:: The records ::
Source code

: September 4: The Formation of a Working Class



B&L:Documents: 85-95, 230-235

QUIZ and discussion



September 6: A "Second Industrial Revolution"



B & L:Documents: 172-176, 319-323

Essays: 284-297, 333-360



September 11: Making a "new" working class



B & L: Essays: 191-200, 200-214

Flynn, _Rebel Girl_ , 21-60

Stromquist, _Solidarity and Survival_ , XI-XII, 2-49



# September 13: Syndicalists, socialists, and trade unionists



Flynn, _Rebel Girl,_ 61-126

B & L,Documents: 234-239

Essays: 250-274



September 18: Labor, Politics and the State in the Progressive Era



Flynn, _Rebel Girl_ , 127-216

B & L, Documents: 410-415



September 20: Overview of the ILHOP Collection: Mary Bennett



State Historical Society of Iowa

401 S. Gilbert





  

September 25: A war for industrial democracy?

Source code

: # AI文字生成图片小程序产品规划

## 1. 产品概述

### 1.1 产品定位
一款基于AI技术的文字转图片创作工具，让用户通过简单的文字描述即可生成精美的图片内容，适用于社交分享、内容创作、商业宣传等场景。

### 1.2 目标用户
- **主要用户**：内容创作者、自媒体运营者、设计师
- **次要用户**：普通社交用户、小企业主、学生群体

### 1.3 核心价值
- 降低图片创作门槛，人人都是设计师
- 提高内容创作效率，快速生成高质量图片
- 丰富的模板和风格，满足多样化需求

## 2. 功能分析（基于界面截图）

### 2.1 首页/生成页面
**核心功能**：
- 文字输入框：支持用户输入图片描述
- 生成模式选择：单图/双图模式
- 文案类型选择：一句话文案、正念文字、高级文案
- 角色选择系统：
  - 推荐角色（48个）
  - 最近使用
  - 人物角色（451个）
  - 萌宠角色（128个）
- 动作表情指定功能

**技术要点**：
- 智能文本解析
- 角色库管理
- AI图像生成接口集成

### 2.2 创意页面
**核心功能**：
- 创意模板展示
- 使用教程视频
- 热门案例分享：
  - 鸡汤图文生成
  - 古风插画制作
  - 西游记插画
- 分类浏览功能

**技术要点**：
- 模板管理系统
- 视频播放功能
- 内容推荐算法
:::
:: The records ::
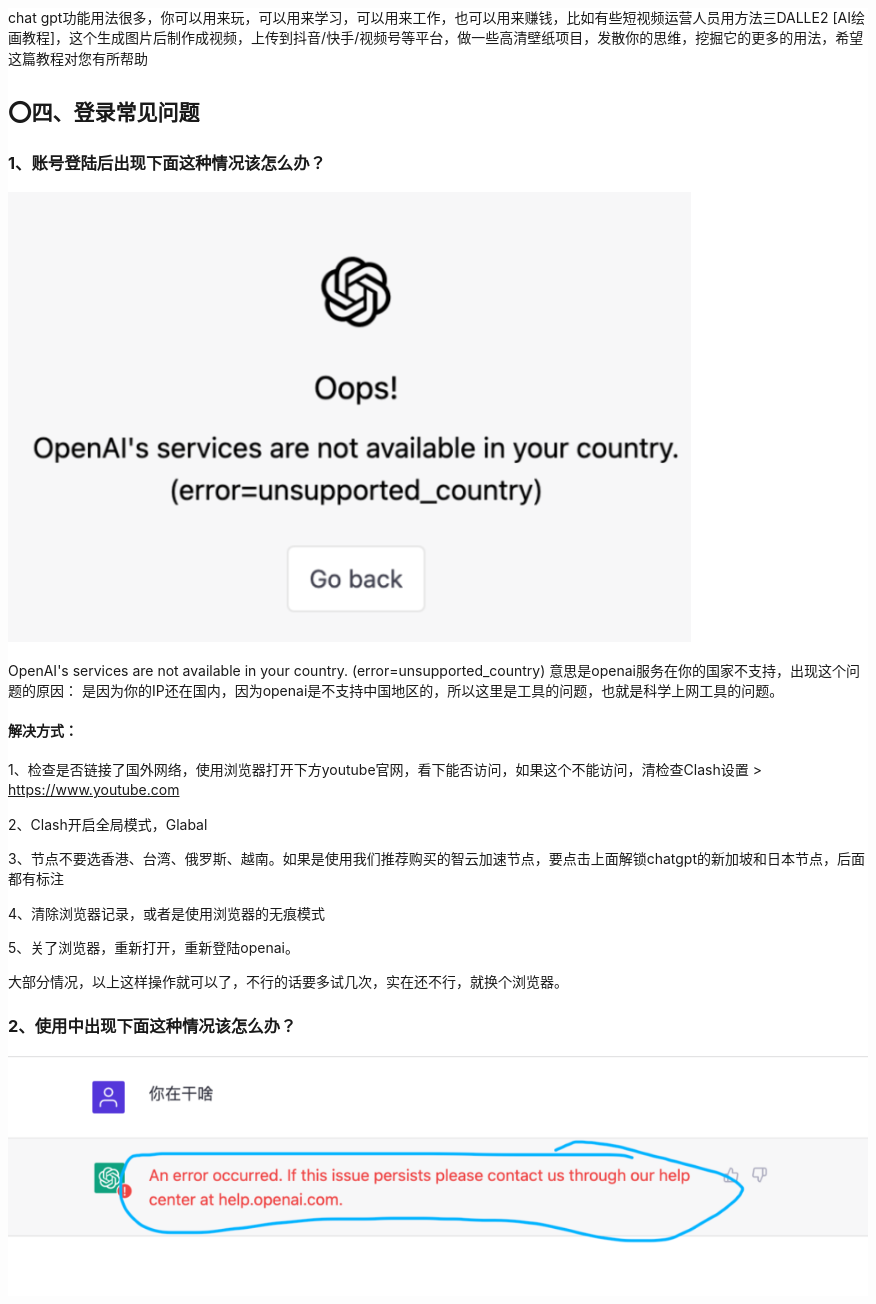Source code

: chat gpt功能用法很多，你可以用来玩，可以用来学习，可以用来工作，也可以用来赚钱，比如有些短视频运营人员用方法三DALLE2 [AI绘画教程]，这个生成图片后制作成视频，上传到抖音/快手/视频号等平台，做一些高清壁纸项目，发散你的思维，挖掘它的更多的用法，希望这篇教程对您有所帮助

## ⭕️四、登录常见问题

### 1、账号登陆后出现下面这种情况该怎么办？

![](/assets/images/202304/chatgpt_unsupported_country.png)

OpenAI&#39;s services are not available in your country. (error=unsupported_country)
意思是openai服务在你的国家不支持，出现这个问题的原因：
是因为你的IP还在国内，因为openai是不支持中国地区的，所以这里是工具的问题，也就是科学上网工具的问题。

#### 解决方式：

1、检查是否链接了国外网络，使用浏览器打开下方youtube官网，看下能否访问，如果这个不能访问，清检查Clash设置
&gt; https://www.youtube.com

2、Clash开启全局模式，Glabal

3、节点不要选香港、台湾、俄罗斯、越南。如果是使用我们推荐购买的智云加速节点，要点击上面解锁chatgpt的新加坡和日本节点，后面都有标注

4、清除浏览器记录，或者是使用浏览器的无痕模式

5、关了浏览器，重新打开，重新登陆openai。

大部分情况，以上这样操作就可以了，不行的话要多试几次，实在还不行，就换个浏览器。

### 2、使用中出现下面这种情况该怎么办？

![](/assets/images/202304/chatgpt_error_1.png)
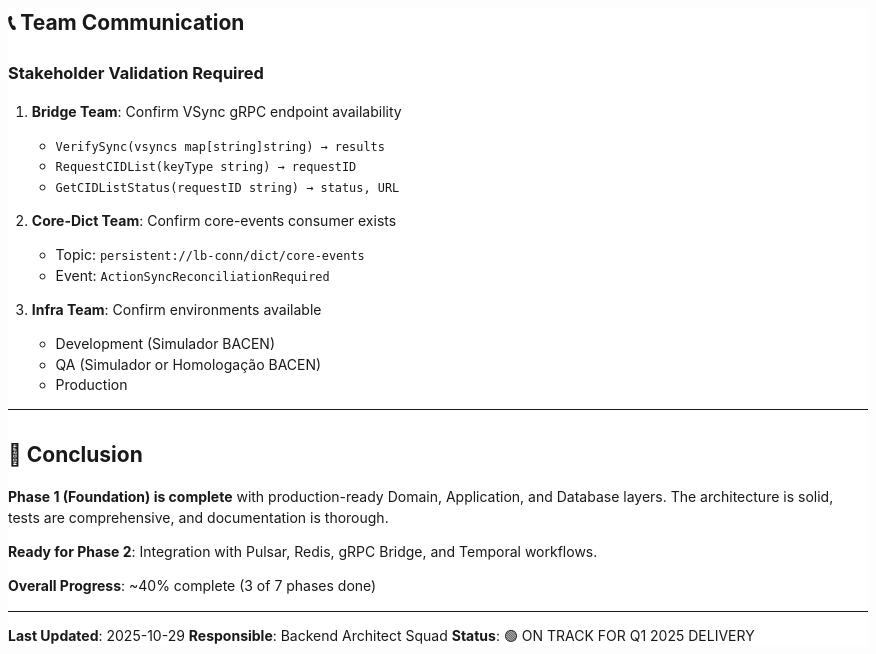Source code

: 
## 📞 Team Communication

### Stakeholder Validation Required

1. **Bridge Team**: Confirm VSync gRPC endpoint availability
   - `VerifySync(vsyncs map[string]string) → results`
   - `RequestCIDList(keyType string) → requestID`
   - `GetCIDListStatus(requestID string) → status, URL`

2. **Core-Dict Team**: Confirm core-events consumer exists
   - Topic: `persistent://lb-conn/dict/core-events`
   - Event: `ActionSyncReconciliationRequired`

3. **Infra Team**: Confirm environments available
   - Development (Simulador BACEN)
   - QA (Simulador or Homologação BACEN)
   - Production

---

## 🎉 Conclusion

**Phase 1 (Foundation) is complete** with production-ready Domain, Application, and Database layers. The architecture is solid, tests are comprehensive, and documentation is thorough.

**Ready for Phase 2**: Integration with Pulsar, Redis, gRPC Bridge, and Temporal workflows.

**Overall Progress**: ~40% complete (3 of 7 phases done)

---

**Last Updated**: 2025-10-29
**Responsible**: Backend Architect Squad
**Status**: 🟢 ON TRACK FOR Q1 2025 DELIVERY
:::
:: The records ::
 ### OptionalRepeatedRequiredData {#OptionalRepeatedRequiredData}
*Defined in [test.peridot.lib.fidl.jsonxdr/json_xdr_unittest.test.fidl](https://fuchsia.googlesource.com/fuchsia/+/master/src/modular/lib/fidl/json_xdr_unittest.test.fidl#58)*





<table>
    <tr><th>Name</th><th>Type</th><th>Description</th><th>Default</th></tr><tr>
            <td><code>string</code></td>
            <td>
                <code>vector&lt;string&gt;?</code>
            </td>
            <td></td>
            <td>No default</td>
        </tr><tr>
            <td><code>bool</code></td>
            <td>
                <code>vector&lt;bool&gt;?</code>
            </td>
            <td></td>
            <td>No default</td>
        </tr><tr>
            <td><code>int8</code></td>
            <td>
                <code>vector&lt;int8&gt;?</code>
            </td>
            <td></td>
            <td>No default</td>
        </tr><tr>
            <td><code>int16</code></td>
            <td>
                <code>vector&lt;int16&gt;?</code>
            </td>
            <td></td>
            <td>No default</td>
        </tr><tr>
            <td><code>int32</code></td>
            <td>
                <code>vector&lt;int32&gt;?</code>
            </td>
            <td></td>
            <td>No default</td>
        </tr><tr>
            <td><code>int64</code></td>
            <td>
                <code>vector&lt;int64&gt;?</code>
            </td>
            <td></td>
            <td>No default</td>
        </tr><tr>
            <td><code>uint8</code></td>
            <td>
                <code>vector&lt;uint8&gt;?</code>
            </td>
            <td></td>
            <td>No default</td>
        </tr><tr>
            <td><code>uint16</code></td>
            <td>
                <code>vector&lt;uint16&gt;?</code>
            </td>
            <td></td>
:::
- Task goal -
In the records above, find the line containing "意思是openai服务在你的国家不支持，出现这个问题的原因：" and the line containing "Q1 2025 DELIVERY", then give both of them again word for word along with every line between. Omit any pictures.

- Response to the task -
意思是openai服务在你的国家不支持，出现这个问题的原因：
是因为你的IP还在国内，因为openai是不支持中国地区的，所以这里是工具的问题，也就是科学上网工具的问题。

#### 解决方式：

1、检查是否链接了国外网络，使用浏览器打开下方youtube官网，看下能否访问，如果这个不能访问，清检查Clash设置
&gt; https://www.youtube.com

2、Clash开启全局模式，Glabal

3、节点不要选香港、台湾、俄罗斯、越南。如果是使用我们推荐购买的智云加速节点，要点击上面解锁chatgpt的新加坡和日本节点，后面都有标注

4、清除浏览器记录，或者是使用浏览器的无痕模式

5、关了浏览器，重新打开，重新登陆openai。

大部分情况，以上这样操作就可以了，不行的话要多试几次，实在还不行，就换个浏览器。

### 2、使用中出现下面这种情况该怎么办？

![](/assets/images/202304/chatgpt_error_1.png)
Source code

: 
## 📞 Team Communication

### Stakeholder Validation Required

1. **Bridge Team**: Confirm VSync gRPC endpoint availability
   - `VerifySync(vsyncs map[string]string) → results`
   - `RequestCIDList(keyType string) → requestID`
   - `GetCIDListStatus(requestID string) → status, URL`

2. **Core-Dict Team**: Confirm core-events consumer exists
   - Topic: `persistent://lb-conn/dict/core-events`
   - Event: `ActionSyncReconciliationRequired`

3. **Infra Team**: Confirm environments available
   - Development (Simulador BACEN)
   - QA (Simulador or Homologação BACEN)
   - Production

---

## 🎉 Conclusion

**Phase 1 (Foundation) is complete** with production-ready Domain, Application, and Database layers. The architecture is solid, tests are comprehensive, and documentation is thorough.

**Ready for Phase 2**: Integration with Pulsar, Redis, gRPC Bridge, and Temporal workflows.

**Overall Progress**: ~40% complete (3 of 7 phases done)

---

**Last Updated**: 2025-10-29
**Responsible**: Backend Architect Squad
**Status**: 🟢 ON TRACK FOR Q1 2025 DELIVERY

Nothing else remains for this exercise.